16 year old is just not interested. He seems to have ended up in a class in college with people 3 years his senior so whilst they might like his dsis go to clubs and pubs at the weekend, he cannot get in them whether he drinks or not because he isn’t old enough.

HotpotLawyer · 19/02/2019 04:22

“I wonder how many of the no-ers have younger kids and an idealised version of how they will parent when their kids are teenagers?”

Welll you don’t need to wonder. Loads of people who said no said they had teenagers.

bubblegumunicorn · 19/02/2019 05:06

Why are people comparing smoking with drinking? Hmm it’s substantially easier (on average) to quit drinking or even control it! Smoking is addictive and a constant habit where as drinking is far less frequent and can be given up with minimal effort! Obviously there are exceptions to this but clearly from OPs replies they didn’t drink much at all so it hardly seams to be a problem! Teenagers will drink with or with our permission from there parents!

Zbag · 19/02/2019 06:50

No way. My mum was buying me vodka at that age, its certainly not a tradition that I will carry on.

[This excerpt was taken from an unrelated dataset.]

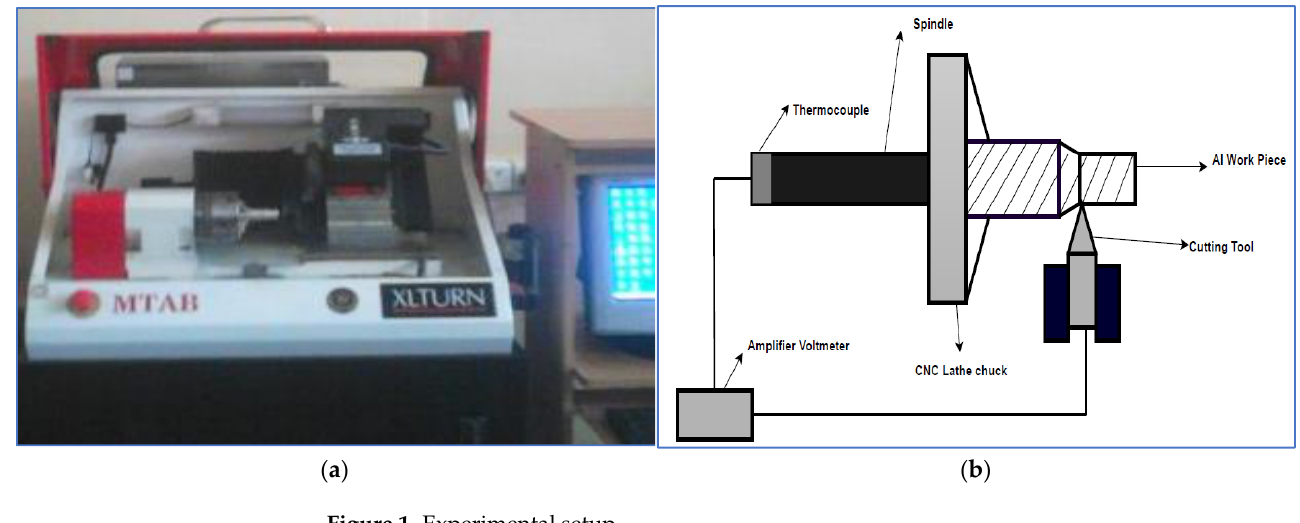
Figure 1. Experimental setup.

Prufrockspeach · 19/02/2019 07:13

Drinking a few units of alcohol on a weekly basis from the age of 15 impacts your cognitive function - in other words it makes you dumber...to the tune of about one GCSE grade across the board. So all those people who say "to never did me any harm"?.....

LaFreaka · 19/02/2019 07:29

Whatever you do - don't try to con them with low alcohol sparklers - they will think they can hold their drink and head for more the next time. A couple of drinks will make little difference to anything - there is clearly a wide range of opinion but one thing is certain teenagers are very good at finding ways to get what they want - with their parents endorsement or not - I could tell stories that would shock my mother, I'd rather know what my dd is up to, I feel I can keep her safe that way. I'd rather not overreact to drinking some alcohol, i'd rather give measured response, so when I try to educate her about relative risks she believes me - rather than rolls her eyes at her overly strict parent.
What decision you make op has to come down to your relationship with your dd and what kind of personality your dd has, overly strict is as bad as overly lax, in terms of how it affects teenage behaviour.

Hairyporker · 19/02/2019 07:43

Watching the catsbums' competitive joyless parenting on these threads is better than any sitcom.

TearingUpMyHeart · 19/02/2019 07:50

Yes, i'm sure it's jolly amusing etc. It feels like some 1970s timewarp to me

I googled some stats

www.ias.org.uk/Alcohol-knowledge-centre/Underage-drinking/Factsheets/Prevalence-of-underage-drinking.aspx

So now I know my kids are in a minority, but a large one. 25% of kids never drunk alcohol by age 15. But the poorest kids, 50% have never drunk alcohol by age 15. By ethnic origin, it is by far most prevalent amongst the white population. Only 10% of Asian kids have tried alcohol by that age. And overall, rates are falling dramatically in numbers of teen drinkers. That fits with my kids friends - it's like smoking - duh - not cool.

Mumsnet is that weird white middle class bubble once again.

Astrid09 · 19/02/2019 07:58

My Son is 19 now and we allowed him to celebrate his 16th at home with some alcohol with his friends. At 17 he went to a few friends house Party's and had a drink there as well. ( always knew the parents and they were at the party as well) on his 18th Birthday he felt no need to go mad drinking as he knew what it was like, but when his friends 18th came and they'd never been allowed to try alchol they got extremely drink and sick. Even now at 19 he goes out has a drink but doesn't get legless like the ones who never were allowed any. I'm pleased me and DH did it our way.
Let your daughter and friend enjoy a glass and you have one as well that way she will get to 18 and see it as not such a big thing and be sensible when out. Hope she has a great birthday.

doihavetodothattomorrow · 19/02/2019 08:04

I think I'd go with a small toasting glass. My opinion might be skewed though as despite being 40, half a bottle of prosecco would have me absolutely shit faced!

2019willbegreat · 19/02/2019 08:05

You may find that they rely just want to pose and take selfies with it to post on SM. That's what my DD and her friends dud around that age. They hardly actually swallowed a drop!